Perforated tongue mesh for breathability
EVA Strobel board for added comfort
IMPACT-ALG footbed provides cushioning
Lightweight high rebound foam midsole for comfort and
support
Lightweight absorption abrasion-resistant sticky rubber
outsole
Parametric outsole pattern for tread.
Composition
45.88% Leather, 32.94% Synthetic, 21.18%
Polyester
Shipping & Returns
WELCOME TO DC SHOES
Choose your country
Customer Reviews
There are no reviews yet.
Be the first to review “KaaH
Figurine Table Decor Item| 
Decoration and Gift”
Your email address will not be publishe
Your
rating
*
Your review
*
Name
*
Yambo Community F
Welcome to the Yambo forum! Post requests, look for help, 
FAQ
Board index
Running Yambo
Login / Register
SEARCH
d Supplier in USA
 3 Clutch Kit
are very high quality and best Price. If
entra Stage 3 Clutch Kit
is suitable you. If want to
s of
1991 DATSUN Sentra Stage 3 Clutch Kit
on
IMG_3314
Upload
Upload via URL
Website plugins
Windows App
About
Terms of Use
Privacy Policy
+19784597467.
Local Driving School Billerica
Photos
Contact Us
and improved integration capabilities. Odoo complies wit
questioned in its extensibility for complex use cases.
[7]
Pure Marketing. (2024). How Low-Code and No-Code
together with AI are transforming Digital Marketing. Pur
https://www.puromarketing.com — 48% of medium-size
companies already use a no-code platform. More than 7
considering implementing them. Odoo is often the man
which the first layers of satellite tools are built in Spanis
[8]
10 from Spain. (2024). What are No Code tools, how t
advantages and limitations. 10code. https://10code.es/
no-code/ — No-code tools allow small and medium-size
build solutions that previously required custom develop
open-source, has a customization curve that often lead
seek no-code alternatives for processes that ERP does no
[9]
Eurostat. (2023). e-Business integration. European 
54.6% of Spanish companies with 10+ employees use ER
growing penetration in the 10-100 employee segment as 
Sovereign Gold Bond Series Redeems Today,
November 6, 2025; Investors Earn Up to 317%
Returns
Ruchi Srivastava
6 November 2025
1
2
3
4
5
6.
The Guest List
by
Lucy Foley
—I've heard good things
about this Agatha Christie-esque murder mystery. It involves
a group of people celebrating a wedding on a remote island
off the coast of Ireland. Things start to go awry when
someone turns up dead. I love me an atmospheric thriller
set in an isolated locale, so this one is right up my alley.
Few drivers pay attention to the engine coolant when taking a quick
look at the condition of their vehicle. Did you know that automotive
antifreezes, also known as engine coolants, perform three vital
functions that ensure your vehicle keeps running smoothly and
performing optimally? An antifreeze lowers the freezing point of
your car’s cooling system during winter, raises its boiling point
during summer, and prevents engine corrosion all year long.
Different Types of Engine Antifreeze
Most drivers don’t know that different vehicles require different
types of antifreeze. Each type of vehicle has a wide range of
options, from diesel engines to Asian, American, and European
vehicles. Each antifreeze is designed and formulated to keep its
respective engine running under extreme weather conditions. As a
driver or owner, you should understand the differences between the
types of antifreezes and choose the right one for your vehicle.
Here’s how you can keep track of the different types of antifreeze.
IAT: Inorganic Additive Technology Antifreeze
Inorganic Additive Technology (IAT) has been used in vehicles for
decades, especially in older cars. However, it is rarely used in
|---|
◆ **Exercise details**
Would you return all lines from the preceding listing that contain the word "right"?

◆ **Finished exercise**
set in an isolated locale, so this one is right up my alley.
types of antifreezes and choose the right one for your vehicle.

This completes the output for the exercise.